Please print each entry below exactly as it stands, but without any pictures.

★ ★ ★ ★

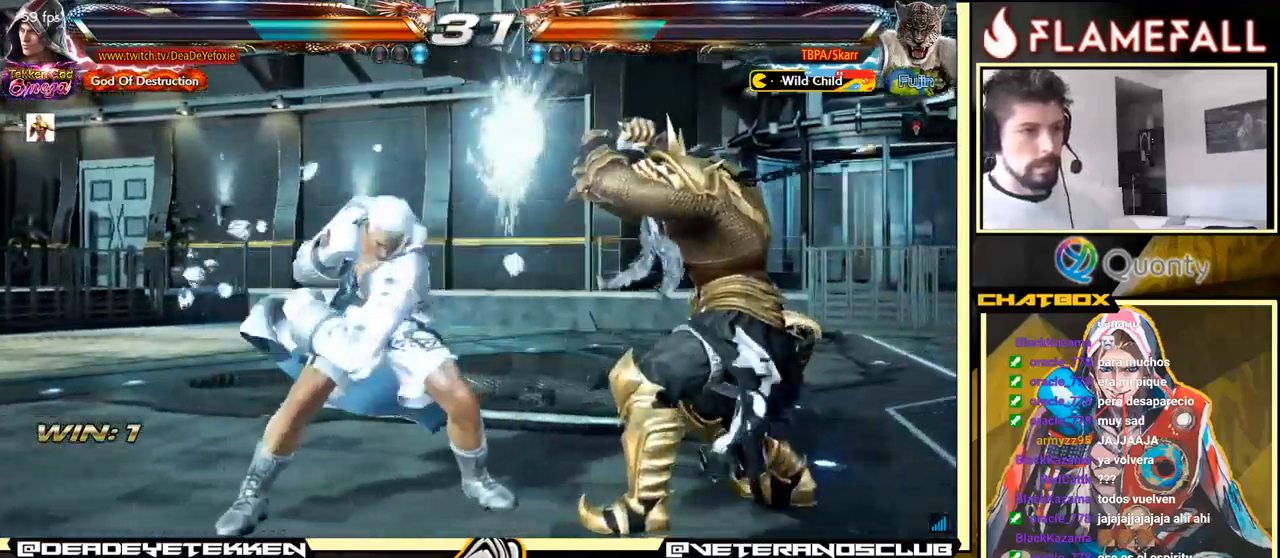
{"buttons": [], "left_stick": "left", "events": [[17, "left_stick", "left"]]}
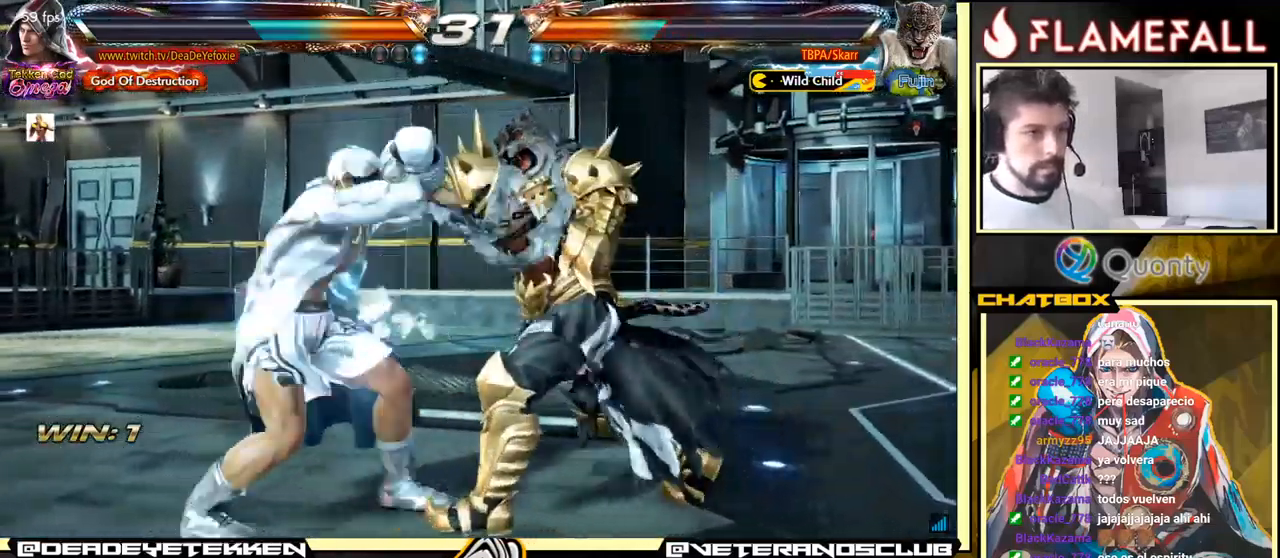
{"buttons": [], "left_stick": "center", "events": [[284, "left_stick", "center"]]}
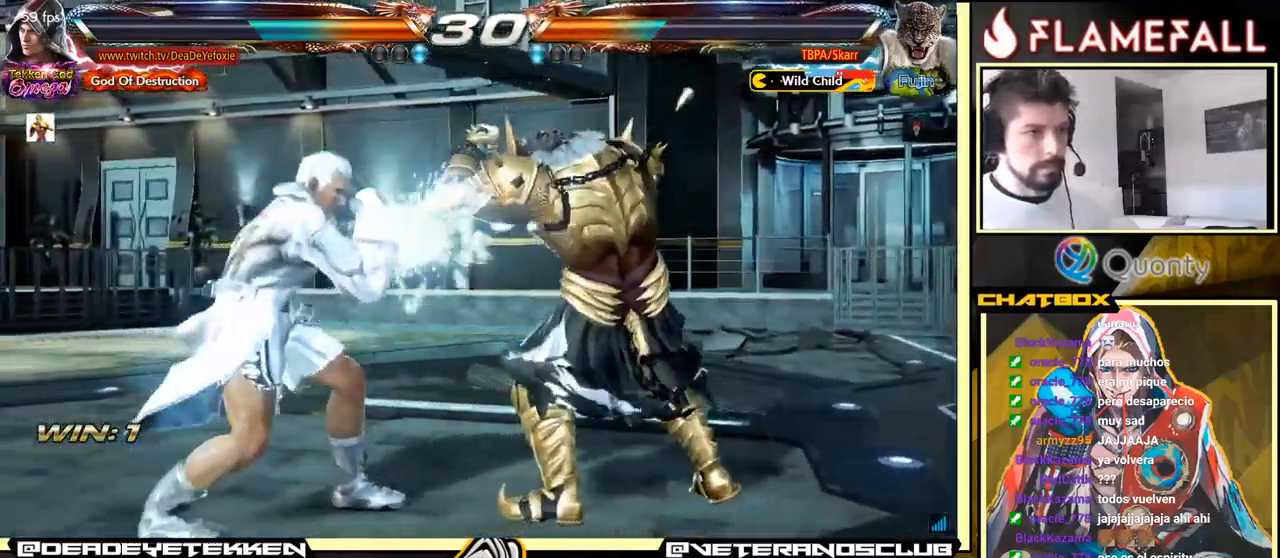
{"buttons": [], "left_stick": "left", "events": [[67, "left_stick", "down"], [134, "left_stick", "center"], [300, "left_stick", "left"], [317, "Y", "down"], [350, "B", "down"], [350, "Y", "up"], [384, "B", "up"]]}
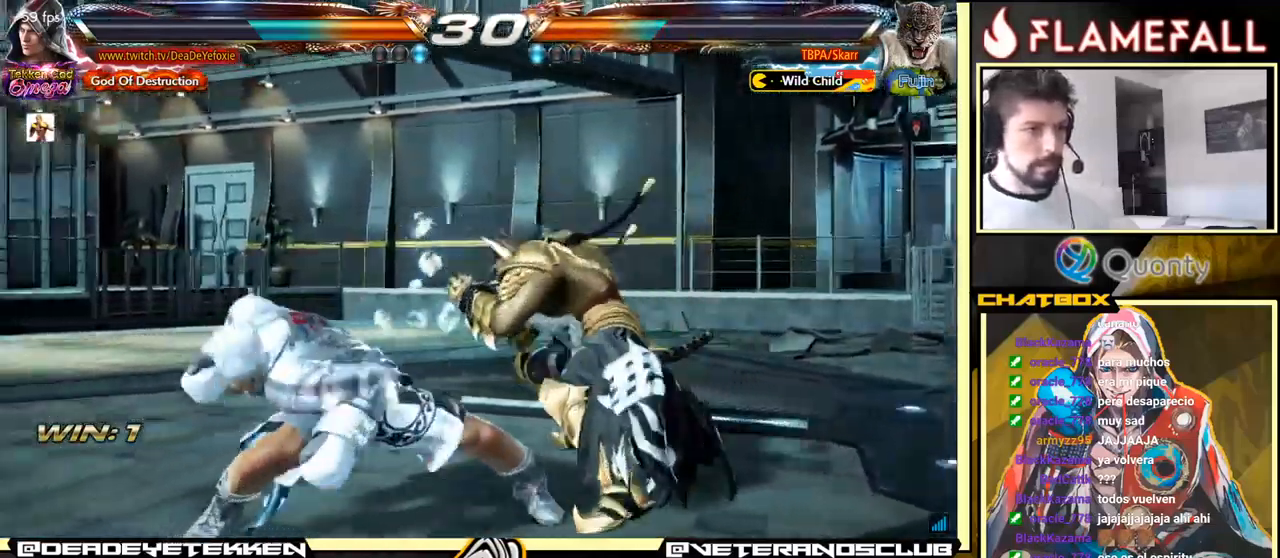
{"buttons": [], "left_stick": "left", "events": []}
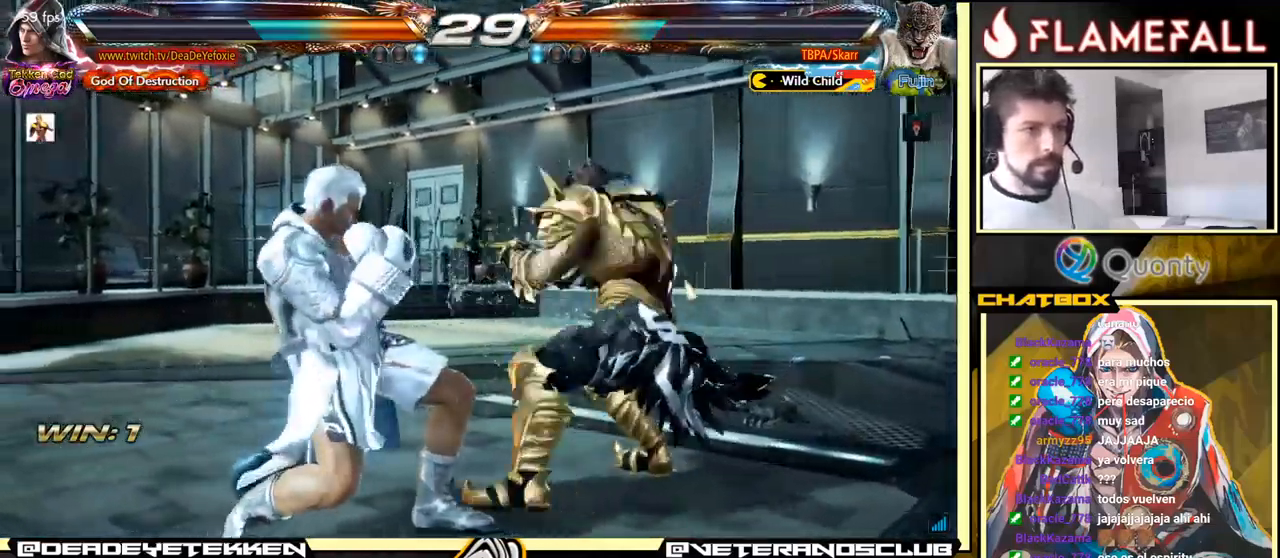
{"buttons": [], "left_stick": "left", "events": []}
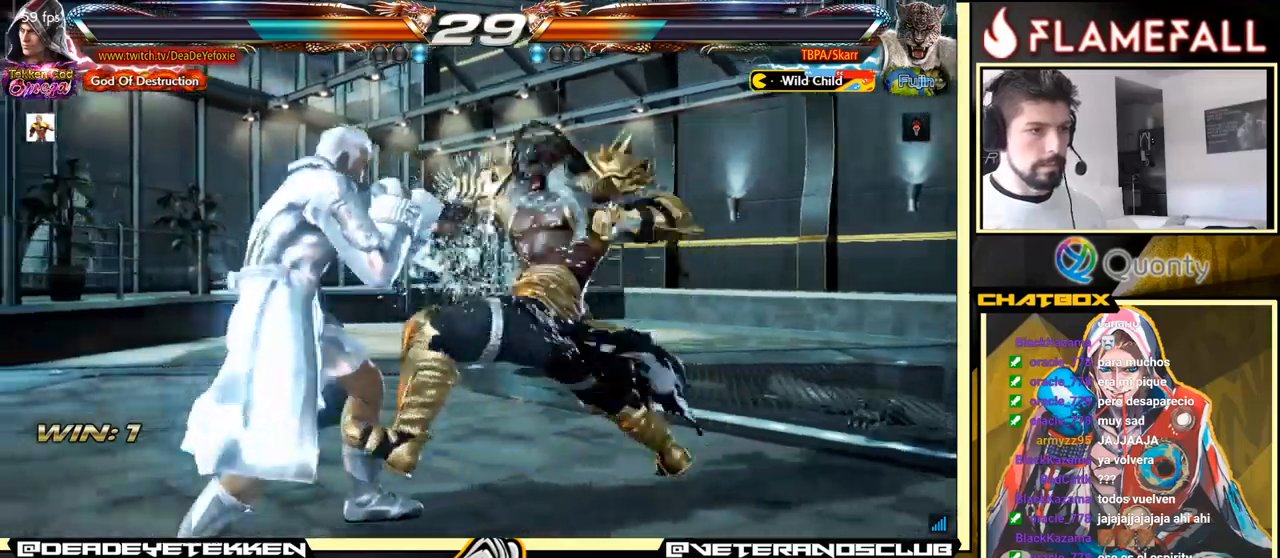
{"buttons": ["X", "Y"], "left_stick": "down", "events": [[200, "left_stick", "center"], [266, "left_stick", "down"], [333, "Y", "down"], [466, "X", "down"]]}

★ ★ ★ ★

Task answer:
{"buttons": [], "left_stick": "left", "events": [[17, "left_stick", "left"]]}
{"buttons": [], "left_stick": "center", "events": [[284, "left_stick", "center"]]}
{"buttons": [], "left_stick": "left", "events": [[67, "left_stick", "down"], [134, "left_stick", "center"], [300, "left_stick", "left"], [317, "Y", "down"], [350, "B", "down"], [350, "Y", "up"], [384, "B", "up"]]}
{"buttons": [], "left_stick": "left", "events": []}
{"buttons": [], "left_stick": "left", "events": []}
{"buttons": ["X", "Y"], "left_stick": "down", "events": [[200, "left_stick", "center"], [266, "left_stick", "down"], [333, "Y", "down"], [466, "X", "down"]]}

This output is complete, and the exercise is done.